Por Claudia Pussetto
Ilustración: Lorena Pussetto
La historia que escribo está en un punto muerto.
Mi mente se quedó muda y necesito material que me saque del bloqueo.
Me levanto, camino hasta la biblioteca de la sala y repaso, uno a uno, los lomos de los libros.
Cuando identifico el que necesito, me alargo, lo alcanzo con las yemas de los dedos y tiro de él. Junto con el libro se desliza una foto vieja que cae al piso.

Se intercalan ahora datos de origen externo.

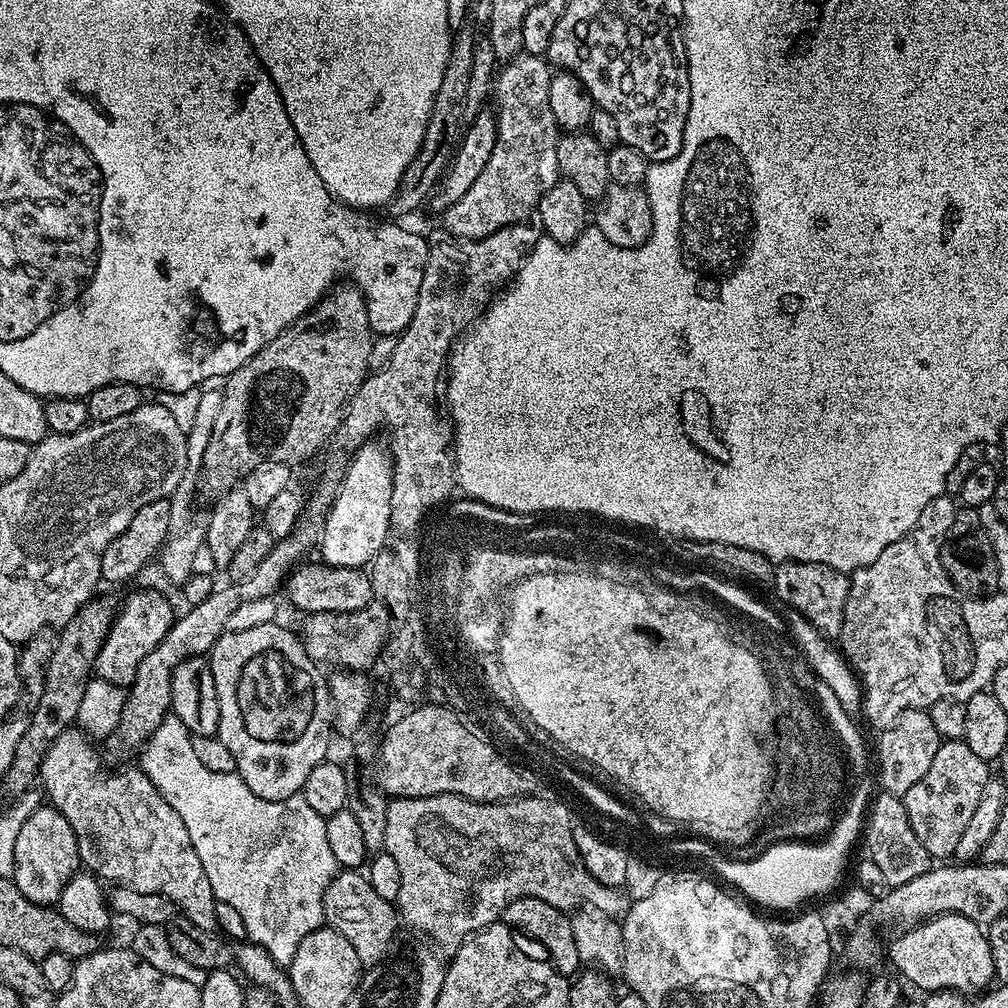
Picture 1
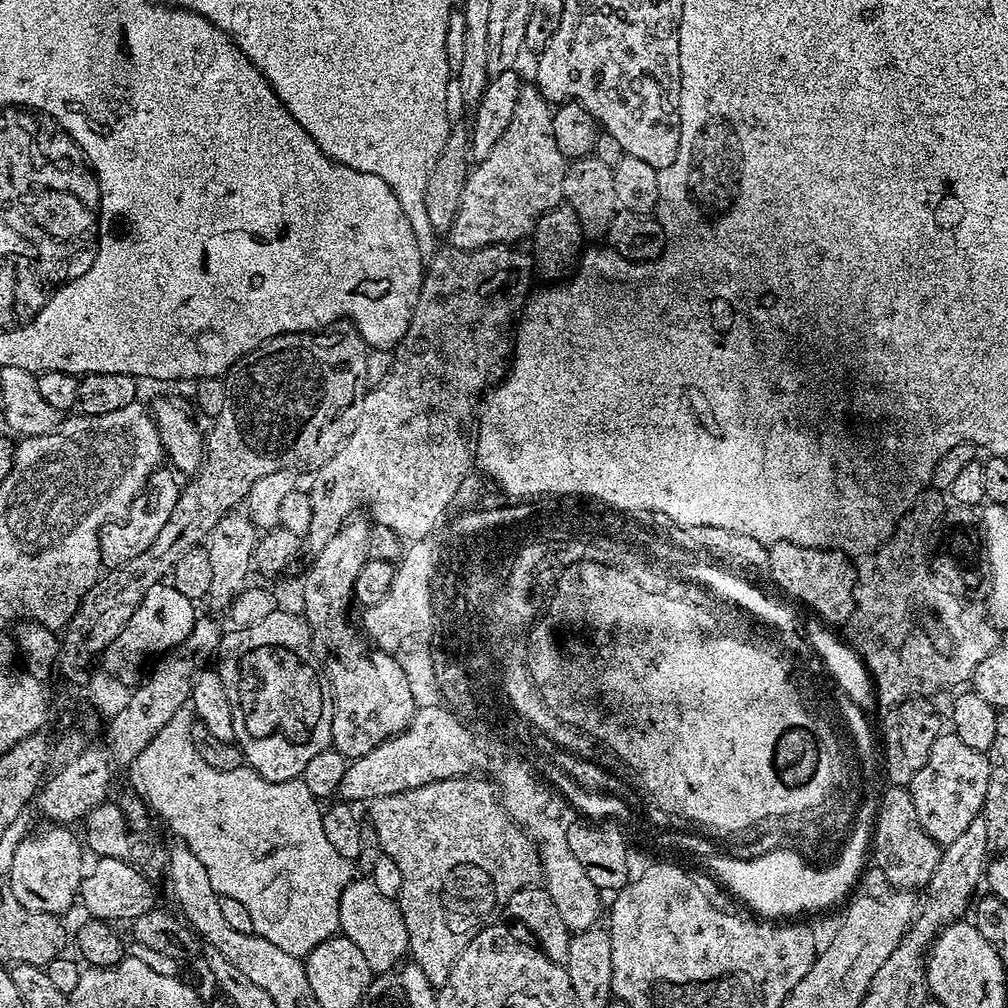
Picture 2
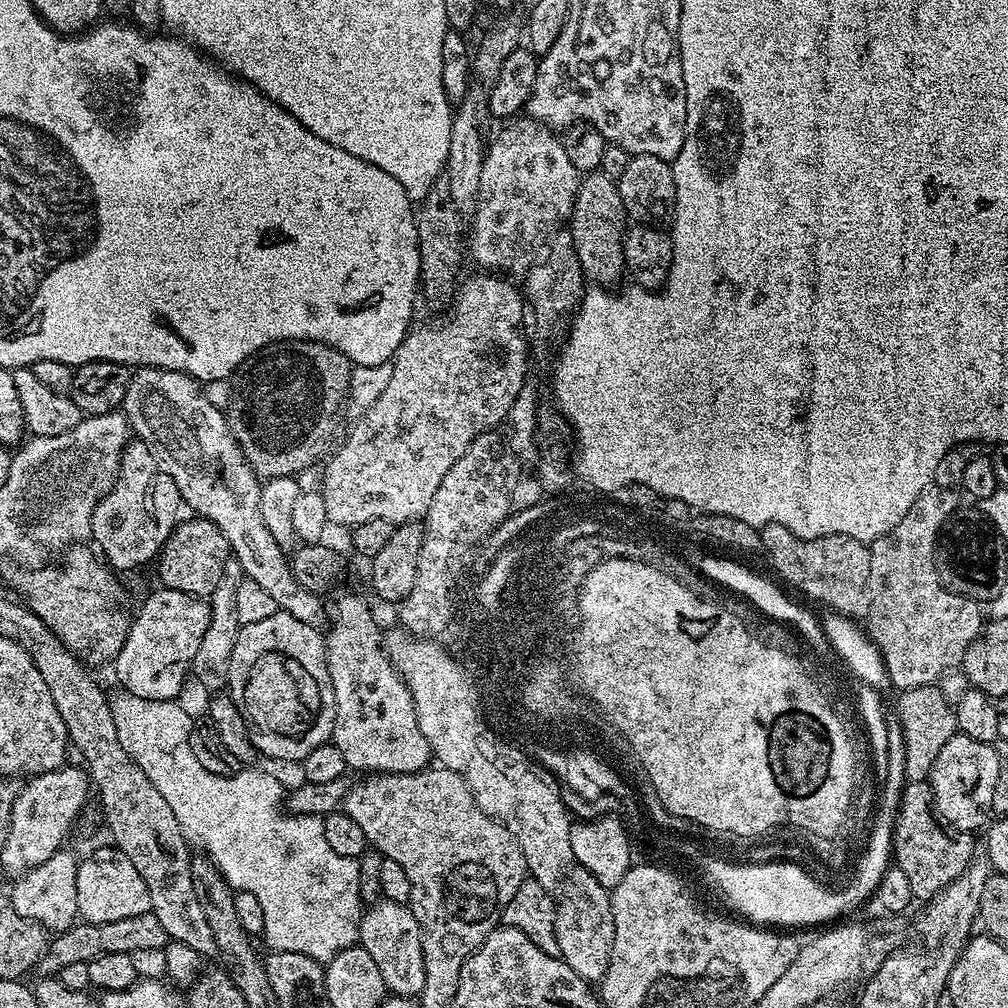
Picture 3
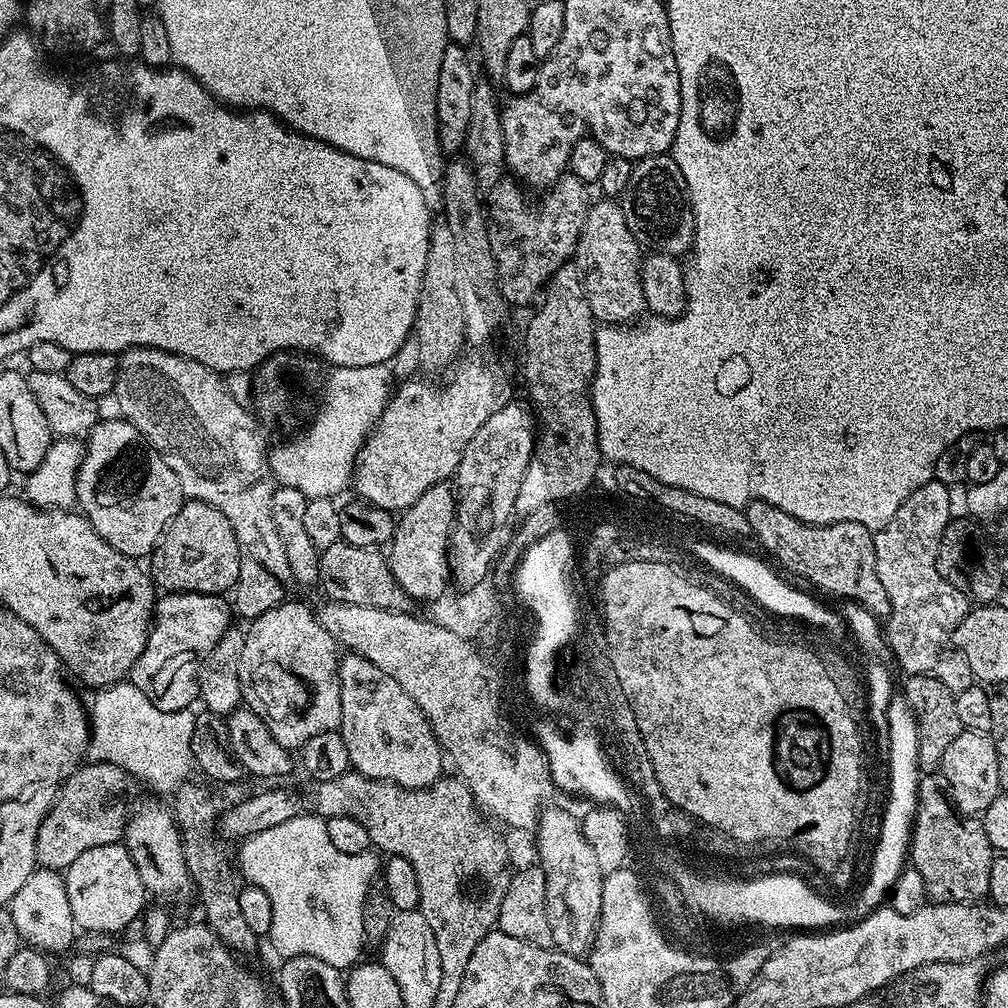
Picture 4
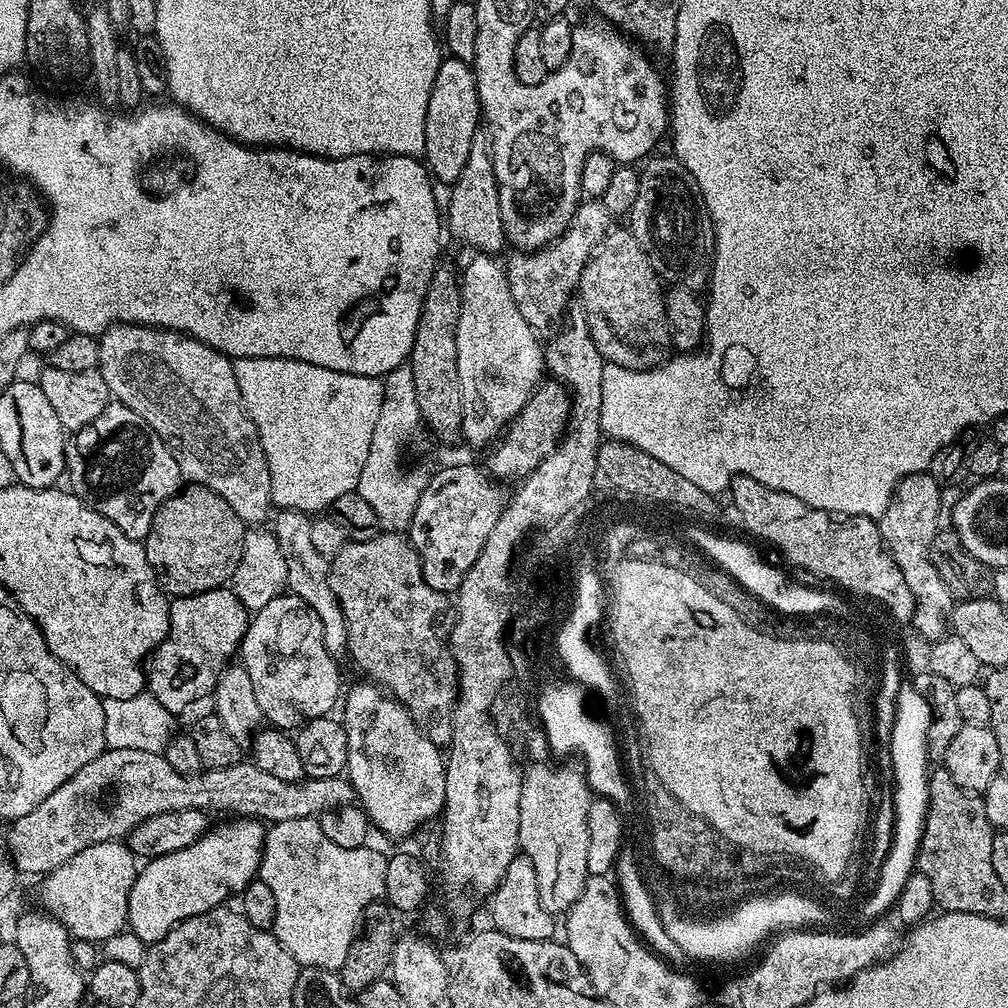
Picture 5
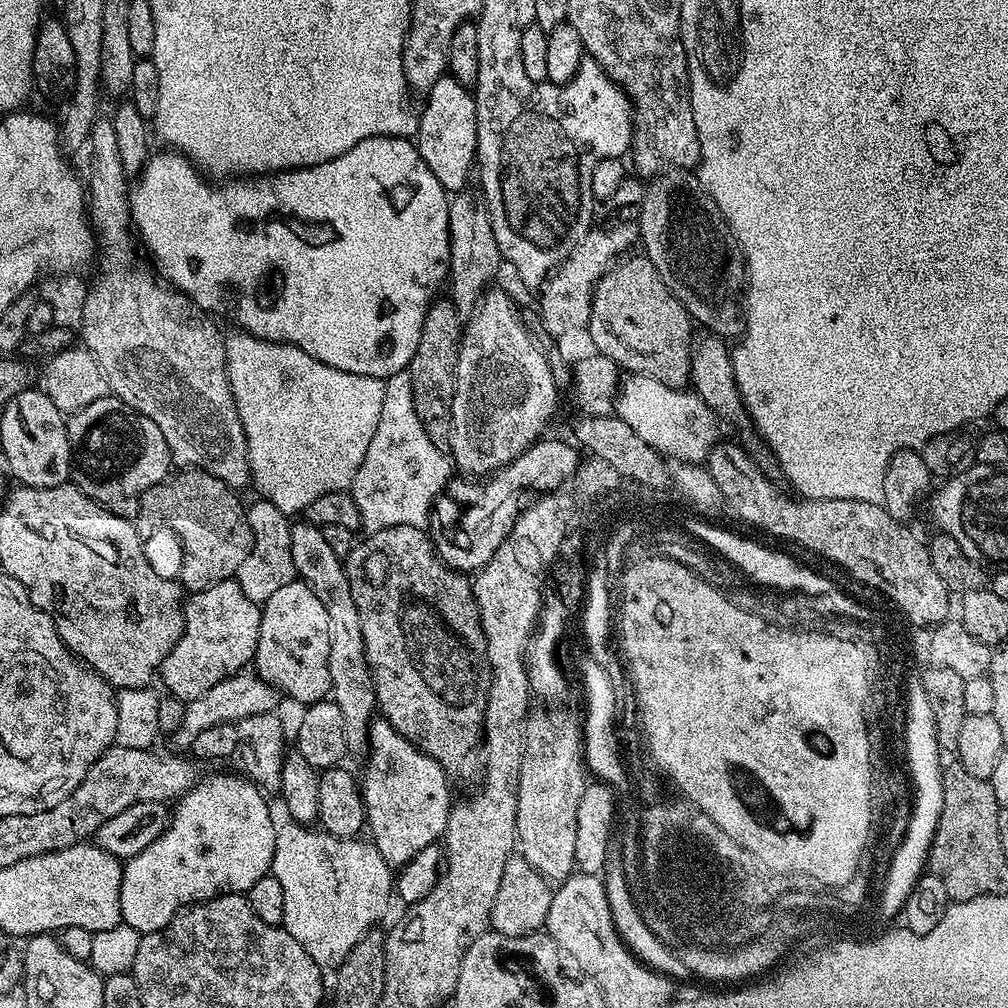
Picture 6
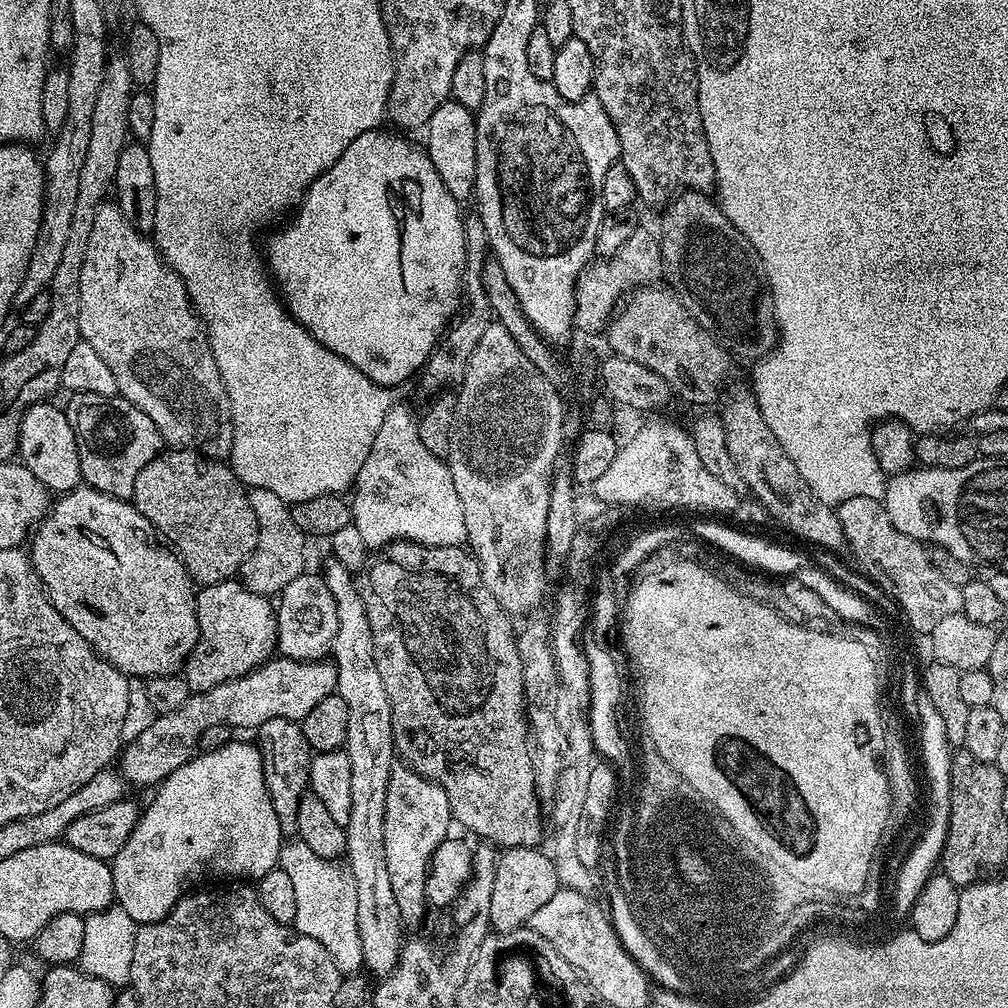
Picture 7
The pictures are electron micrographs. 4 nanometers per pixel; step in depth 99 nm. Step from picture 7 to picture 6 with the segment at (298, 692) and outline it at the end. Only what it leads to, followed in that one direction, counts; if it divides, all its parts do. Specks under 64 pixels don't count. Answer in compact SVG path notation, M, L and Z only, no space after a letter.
M233 674L227 680L218 682L218 686L210 686L210 690L206 690L206 694L202 694L202 698L194 698L185 703L185 716L182 718L181 725L170 735L170 741L176 747L173 749L191 749L194 738L198 738L198 734L202 734L202 730L206 730L210 726L235 724L242 718L261 716L267 712L275 713L277 711L278 693L276 689L255 674L244 675L248 674Z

La tomo para dejarla en algún estante, pero no puedo. Algo me obliga a mirarla bien. Algo que molesta. Algo que no logro definir.
No es la playa. Tampoco el castillo que con mi hermano construíamos, inocentes y concentrados. Ni la mirada atenta de papá, sentado bajo la sombrilla.
Dejo la foto sobre la mesa y me concentro en el libro que aún sostengo con la otra mano.
Me siento y al instante, empujada por una especie de corriente eléctrica, salto en el lugar. El cuerpo me hormiguea y necesito volver a mirar la foto en la que dos niños jugábamos.
Retratados por mamá.
Ella.
La que siempre se mantuvo detrás.
Testigo muda de una historia que no fue inocente.